Les Burundais craignent le retour au monopartisme
Politique

Deutsche Welle08.06.2020

La constitution de 2018 consacre le retour au parti unique. Une éventualité qui peut toutefois être évitée si le président élu se montre prêt au dialogue.

La loi fondamentale qui régit le Burundi depuis mai 2018  fait craindre le  retour  à un monopartisme.  En exil depuis 2015, Frédéric Bamvuginyumvira qui fut premier vice-président de la République, relève les changements en ce qui est de la constitution d’un gouvernement.

"L’article 128 précise que les ministres  vont provenir de n’importe où sans tenir compte des résultats des partis politiques lors des élections. Avec  la constitution qui était issue des accords d’Arusha, les partis politiques  qui participaient aux élections se heurtaient au prorata des résultats obtenus et des places obtenues à l’Assemblée nationale et ils pouvaient prétendre être au gouvernement. Maintenant cet article n’existe plus."

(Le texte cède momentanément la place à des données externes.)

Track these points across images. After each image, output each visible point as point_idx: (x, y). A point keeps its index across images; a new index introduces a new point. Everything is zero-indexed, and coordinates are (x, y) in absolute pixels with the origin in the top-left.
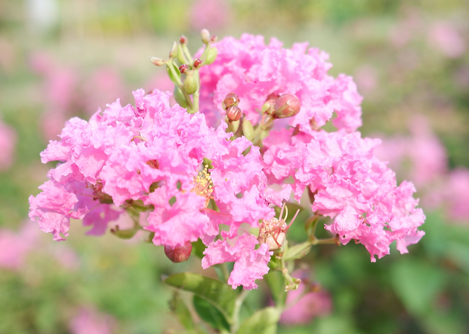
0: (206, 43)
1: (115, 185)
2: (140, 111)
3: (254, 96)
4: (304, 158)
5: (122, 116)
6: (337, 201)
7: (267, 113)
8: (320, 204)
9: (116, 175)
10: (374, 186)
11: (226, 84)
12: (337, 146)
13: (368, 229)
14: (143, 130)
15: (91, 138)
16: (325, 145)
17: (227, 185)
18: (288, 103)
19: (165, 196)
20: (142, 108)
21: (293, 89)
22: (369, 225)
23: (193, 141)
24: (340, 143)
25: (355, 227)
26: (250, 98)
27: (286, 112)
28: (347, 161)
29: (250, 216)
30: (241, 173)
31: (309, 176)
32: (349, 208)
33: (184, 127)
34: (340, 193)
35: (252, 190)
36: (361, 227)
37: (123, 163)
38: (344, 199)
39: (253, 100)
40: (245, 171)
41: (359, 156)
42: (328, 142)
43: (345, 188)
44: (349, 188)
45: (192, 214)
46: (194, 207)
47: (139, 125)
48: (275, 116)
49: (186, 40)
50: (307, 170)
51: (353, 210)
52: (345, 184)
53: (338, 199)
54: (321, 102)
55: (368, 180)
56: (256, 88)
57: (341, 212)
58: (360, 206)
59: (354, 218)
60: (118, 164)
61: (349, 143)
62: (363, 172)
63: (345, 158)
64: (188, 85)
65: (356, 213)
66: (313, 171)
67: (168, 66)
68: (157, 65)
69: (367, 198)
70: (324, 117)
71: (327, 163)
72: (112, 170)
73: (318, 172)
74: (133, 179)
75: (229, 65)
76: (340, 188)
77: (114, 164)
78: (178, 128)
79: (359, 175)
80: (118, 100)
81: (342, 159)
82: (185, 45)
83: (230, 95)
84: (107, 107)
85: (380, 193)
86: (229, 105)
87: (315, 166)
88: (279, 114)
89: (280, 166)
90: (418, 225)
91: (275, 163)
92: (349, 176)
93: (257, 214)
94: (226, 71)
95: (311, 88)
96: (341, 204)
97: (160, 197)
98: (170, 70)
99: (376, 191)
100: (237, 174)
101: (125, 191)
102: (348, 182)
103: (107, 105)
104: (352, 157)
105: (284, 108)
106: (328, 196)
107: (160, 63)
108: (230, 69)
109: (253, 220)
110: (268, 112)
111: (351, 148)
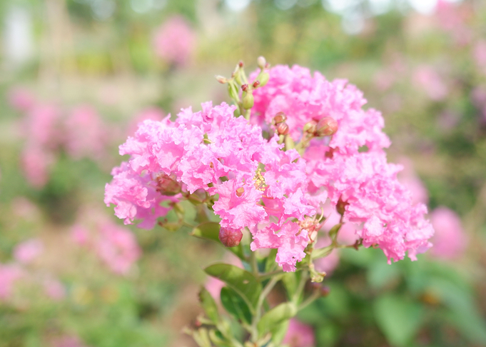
0: (261, 68)
1: (191, 176)
2: (208, 118)
3: (303, 118)
4: (342, 171)
5: (193, 119)
6: (366, 211)
7: (308, 131)
8: (353, 212)
9: (190, 168)
10: (395, 202)
11: (278, 103)
12: (370, 167)
13: (390, 235)
14: (211, 134)
15: (172, 136)
16: (361, 164)
17: (278, 185)
18: (329, 124)
19: (231, 188)
20: (209, 116)
21: (335, 116)
22: (391, 232)
23: (255, 146)
24: (374, 164)
25: (380, 234)
26: (297, 118)
27: (326, 131)
28: (377, 178)
29: (298, 210)
30: (289, 179)
31: (345, 186)
32: (375, 217)
33: (245, 135)
34: (369, 204)
35: (298, 191)
36: (385, 233)
37: (198, 159)
38: (372, 210)
39: (300, 120)
40: (293, 177)
41: (387, 178)
42: (364, 161)
43: (373, 200)
44: (377, 201)
45: (252, 204)
46: (254, 199)
47: (208, 130)
48: (316, 134)
49: (244, 65)
50: (343, 180)
51: (379, 219)
52: (374, 197)
53: (367, 209)
54: (355, 131)
55: (391, 196)
56: (306, 111)
57: (368, 220)
58: (384, 217)
59: (380, 226)
60: (194, 159)
61: (381, 166)
62: (388, 189)
63: (376, 177)
64: (247, 102)
65: (381, 222)
66: (348, 182)
67: (229, 84)
68: (221, 82)
69: (388, 211)
70: (358, 142)
71: (361, 178)
72: (188, 163)
73: (352, 183)
74: (206, 172)
75: (282, 88)
76: (369, 200)
77: (191, 158)
78: (241, 135)
79: (385, 191)
80: (190, 107)
81: (373, 177)
82: (242, 69)
83: (280, 113)
84: (181, 111)
85: (399, 209)
86: (278, 121)
87: (350, 178)
88: (320, 133)
89: (319, 176)
90: (428, 237)
91: (315, 174)
92: (377, 191)
93: (304, 210)
94: (279, 92)
95: (351, 118)
96: (368, 214)
97: (227, 189)
98: (231, 88)
99: (396, 207)
100: (285, 179)
101: (199, 181)
102: (376, 195)
103: (182, 109)
104: (382, 177)
105: (325, 128)
106: (359, 206)
107: (224, 81)
108: (283, 91)
109: (300, 214)
110: (310, 131)
111: (382, 170)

Le CNDD-FDD ultra-majoritaire au Parlement

Cette  même constitution promulguée en Juin 2018, stipule que la moitié des  2/3 de la chambre basse du parlement est indispensable pour  faire adopter une loi. Le  CNDD-FDD (le parti au pouvoir, ndlr) dispose de plus des 2/3 des sièges de l’Assemblée nationale. Selon Frédéric  Bamvuginyumvira, le parti au pouvoir a donc les coudées franches pour faire passer toutes les lois qu’il souhaite.

"L’article 180 précise que pour  que les travaux débutent à l’Assemblée nationale, il faut un quorum requis de 2/3. Et la majorité requise pour passer au vote c’est la majorité absolue c’est-à-dire 50% + 1. Donc ce qui signifie que c’est le seul parti politique qui va être le maitre du jeu. À l’Assemblée nationale et au Sénat, il n’y aura jamais de vote qui peut s’opposer à ce qu’une loi passe."

Pouvoir absolu

En outre, la même  constitution offre, selon certains analystes et hommes politiques, un pouvoir absolu au chef de l’Etat. Une loi qui n’est pas, par exemple, promulguée par le président, devient caduque 30 jours après son adoption.

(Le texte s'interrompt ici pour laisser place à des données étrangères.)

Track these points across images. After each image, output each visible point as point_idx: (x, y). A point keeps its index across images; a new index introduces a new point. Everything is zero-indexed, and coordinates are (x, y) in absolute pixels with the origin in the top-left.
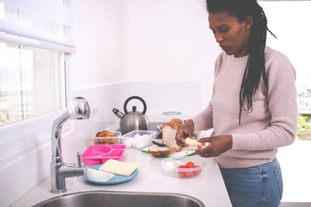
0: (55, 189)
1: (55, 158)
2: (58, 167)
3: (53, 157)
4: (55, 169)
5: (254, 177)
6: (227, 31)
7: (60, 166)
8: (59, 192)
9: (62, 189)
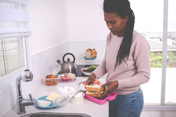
0: (20, 112)
1: (18, 97)
2: (20, 101)
3: (17, 96)
4: (19, 102)
5: (128, 100)
6: (115, 23)
7: (22, 101)
8: (22, 114)
9: (23, 112)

Malgré cela, le politologue Gérard Birantamije estime qu’il faut garder espoir. La pratique, dit-il, pourrait être autre même si la constitution actuelle peut favoriser ce retour au monopartisme.

"Ce n’est pas tant que le parlement est meublé par un seul parti  ou que c’est le seul parti qui se trouve aux  commandes  à l’exécutif  qui fait que le modèle  soit vraiment un monopartisme. On voit ça dans d’autres pays, ça dépend  du système politique en question. Si réellement les institutions vont finalement œuvrer pour l’intérêt général, je trouve  que si ça marche ailleurs, ça pourrait aussi marcher ici. Le problème  justement qui  se pose  c’est cette confusion  entre le parti-Etat qui est déjà là et qui va être renforcé à l’issue de ces élections de 2020."

Le président élu en mai, Évariste Ndayishimiye, entrera en fonction en août et l’Assemblée nationale fera sa rentrée au mois de Juillet 2020.